Chao-Ju Jennifer Hou was a Taiwanese computer scientist and electrical engineer specializing in wireless sensor networks.
Xiaobo Sharon Hu is a Chinese-American computer scientist and engineer known for her work on hardware-software integration, power usage, and reliability of embedded systems design, including work on power- and temperature-aware scheduling algorithms. She has also published highly cited work on deep neural networks, the CORDIC algorithm for trigonometric calculations, and clocking of unconventional computer architectures. She is a professor in the Department of Computer Science and Engineering at the University of Notre Dame.

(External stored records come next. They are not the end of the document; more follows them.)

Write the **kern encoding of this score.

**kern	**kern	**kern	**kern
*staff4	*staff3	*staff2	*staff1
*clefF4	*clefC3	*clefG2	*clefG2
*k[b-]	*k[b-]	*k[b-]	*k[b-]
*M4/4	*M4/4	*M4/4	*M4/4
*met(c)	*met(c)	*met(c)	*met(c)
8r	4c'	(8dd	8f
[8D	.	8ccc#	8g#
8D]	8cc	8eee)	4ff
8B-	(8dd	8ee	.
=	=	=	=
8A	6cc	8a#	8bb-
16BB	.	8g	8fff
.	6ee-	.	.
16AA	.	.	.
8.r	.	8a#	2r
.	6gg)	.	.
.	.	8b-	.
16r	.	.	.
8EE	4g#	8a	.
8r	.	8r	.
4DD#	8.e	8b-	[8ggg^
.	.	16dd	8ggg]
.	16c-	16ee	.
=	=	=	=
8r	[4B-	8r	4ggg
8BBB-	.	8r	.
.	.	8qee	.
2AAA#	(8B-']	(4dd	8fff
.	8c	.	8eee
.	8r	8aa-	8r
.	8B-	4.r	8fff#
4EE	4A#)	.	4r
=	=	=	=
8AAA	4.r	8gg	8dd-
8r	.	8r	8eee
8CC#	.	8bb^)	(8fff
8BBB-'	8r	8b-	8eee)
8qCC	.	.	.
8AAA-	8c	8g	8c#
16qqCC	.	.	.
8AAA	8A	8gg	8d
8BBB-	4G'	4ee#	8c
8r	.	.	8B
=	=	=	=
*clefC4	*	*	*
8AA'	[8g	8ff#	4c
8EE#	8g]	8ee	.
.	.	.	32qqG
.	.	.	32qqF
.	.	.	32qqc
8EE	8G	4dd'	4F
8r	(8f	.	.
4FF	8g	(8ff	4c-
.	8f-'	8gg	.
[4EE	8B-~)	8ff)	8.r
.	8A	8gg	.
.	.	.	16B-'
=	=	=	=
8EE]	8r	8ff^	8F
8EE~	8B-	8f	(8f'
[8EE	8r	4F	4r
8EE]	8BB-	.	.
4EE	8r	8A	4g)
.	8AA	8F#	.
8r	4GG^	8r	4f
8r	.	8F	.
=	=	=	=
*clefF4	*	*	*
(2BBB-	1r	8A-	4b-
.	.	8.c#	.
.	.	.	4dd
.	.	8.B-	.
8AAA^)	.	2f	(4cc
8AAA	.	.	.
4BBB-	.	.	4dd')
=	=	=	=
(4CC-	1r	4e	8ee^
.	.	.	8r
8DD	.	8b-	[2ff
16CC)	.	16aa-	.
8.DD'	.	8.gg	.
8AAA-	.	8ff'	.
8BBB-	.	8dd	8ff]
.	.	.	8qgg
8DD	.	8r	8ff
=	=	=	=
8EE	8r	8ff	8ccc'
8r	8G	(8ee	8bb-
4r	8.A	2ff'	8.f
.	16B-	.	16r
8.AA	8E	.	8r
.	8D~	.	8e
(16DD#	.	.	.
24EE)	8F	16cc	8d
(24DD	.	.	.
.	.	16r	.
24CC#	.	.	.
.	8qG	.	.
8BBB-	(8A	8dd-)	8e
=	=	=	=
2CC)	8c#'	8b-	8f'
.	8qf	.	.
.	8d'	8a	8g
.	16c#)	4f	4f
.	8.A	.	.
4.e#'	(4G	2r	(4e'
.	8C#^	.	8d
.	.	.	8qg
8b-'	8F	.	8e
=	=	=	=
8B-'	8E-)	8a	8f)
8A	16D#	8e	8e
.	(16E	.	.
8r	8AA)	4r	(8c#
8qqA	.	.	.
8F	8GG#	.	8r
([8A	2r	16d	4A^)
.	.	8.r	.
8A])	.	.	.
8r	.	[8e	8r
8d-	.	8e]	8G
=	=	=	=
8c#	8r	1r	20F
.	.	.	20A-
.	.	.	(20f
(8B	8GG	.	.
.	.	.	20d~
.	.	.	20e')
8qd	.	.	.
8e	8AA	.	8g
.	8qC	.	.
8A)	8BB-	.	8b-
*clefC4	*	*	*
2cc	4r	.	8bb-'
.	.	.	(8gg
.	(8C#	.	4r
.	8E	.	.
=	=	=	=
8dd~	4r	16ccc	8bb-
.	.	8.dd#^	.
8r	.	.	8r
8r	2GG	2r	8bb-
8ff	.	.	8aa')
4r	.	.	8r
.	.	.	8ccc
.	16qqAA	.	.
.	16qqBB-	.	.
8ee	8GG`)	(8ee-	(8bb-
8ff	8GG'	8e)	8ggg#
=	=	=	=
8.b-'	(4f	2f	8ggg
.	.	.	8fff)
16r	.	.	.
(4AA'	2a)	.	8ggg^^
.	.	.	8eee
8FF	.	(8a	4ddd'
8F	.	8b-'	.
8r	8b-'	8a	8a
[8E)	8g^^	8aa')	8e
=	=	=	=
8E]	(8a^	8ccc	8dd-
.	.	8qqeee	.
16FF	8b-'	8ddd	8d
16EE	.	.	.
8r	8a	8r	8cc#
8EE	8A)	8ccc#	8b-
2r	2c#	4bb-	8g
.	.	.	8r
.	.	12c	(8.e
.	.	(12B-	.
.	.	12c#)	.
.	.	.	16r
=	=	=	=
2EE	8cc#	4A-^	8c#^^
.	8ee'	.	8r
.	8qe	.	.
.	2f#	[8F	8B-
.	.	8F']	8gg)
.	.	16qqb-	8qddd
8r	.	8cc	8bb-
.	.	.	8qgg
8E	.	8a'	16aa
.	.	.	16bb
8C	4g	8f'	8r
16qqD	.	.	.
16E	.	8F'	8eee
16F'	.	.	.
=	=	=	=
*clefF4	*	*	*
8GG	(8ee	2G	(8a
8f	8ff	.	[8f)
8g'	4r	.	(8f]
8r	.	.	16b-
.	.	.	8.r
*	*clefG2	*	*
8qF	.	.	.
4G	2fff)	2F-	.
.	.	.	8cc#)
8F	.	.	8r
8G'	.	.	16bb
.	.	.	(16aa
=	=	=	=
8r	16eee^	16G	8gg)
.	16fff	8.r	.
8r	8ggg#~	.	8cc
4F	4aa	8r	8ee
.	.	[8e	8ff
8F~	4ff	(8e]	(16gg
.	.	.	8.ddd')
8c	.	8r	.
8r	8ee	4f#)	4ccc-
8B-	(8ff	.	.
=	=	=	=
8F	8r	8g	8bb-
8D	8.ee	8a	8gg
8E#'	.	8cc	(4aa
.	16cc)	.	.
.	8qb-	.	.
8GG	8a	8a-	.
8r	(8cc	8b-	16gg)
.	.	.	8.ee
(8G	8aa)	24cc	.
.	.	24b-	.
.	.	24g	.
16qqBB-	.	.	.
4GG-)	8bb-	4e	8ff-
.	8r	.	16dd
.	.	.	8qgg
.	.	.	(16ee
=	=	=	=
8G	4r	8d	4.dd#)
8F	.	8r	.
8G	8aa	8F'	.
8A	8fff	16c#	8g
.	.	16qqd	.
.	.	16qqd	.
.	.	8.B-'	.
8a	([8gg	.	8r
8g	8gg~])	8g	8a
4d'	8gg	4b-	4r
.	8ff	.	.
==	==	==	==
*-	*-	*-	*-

Ai-Chun Pang is a Taiwanese computer scientist specializing in mobile networks, edge computing, and the artificial intelligence of things. She is a professor in the Department of Computer Science and Information Engineering of National Taiwan University.
Daniela Tuninetti is an information theorist whose research topics have included web caches, collision channels in wireless networks, cognitive interference channels, and electromyography. Tuninetti was educated in Italy and France, and has worked in Switzerland and the US; she is a professor of electrical and computer engineering, and head of the Department of Electrical and Computer Engineering, at the University of Illinois Chicago.
Rose Qingyang Hu is an electrical engineer who is currently a professor of electrical and computer engineering and associate dean for research at Utah State University. Her research involves wireless networks and their applications in edge computing and the internet of things.
Malathi Veeraraghavan was an Indian and American electrical engineer specializing in communications networks, including broadband networks, wireless ad hoc networks, vehicular ad hoc networks, and optical networking. She worked as a researcher for AT&T Bell Labs and as a professor at the University of Virginia.
Min Dong is a Chinese-Canadian electrical engineer whose research involves signal processing, including resource balancing in cloud computing and smart grids, and pilot symbol assisted wireless communications in which a special "pilot" symbol is periodically transmitted to recalibrate communications channels. She is a professor in the Department of Electrical, Computer and Software Engineering at Ontario Tech University.
Qinru Qiu is a Chinese-American computer engineer whose research interests include efficient energy use in computing, and neuromorphic computing. She is a Distinguished Professor of Electrical Engineering and Computer Science at Syracuse University, and the director of the university's Electrical Engineering and Computer Science graduate program.
Yanyong Zhang is a Chinese computer scientist whose interests include the security and privacy of wireless sensor networks, edge computing, and the internet of things. She is a professor in the School of Computer Science at the University of Science and Technology of China.
Chen-Nee Chuah is an American computer scientist and computer engineer whose research involves computer networks, including network traffic measurement, wireless ad hoc networks, and intelligent transportation systems. She is the Child Family Professor in Engineering, in the Department of Electrical & Computer Engineering at the University of California, Davis.
Catherine P. Rosenberg is an electrical engineer whose research interests include resource management in wireless sensor networks, quality of service in network traffic engineering, and smart grids in energy systems. Educated in France and the US, she has worked in France, the US, the UK, and Canada, where she is a professor in the department of Electrical and Computer Engineering and Cisco Research Chair in 5G Systems at the University of Waterloo.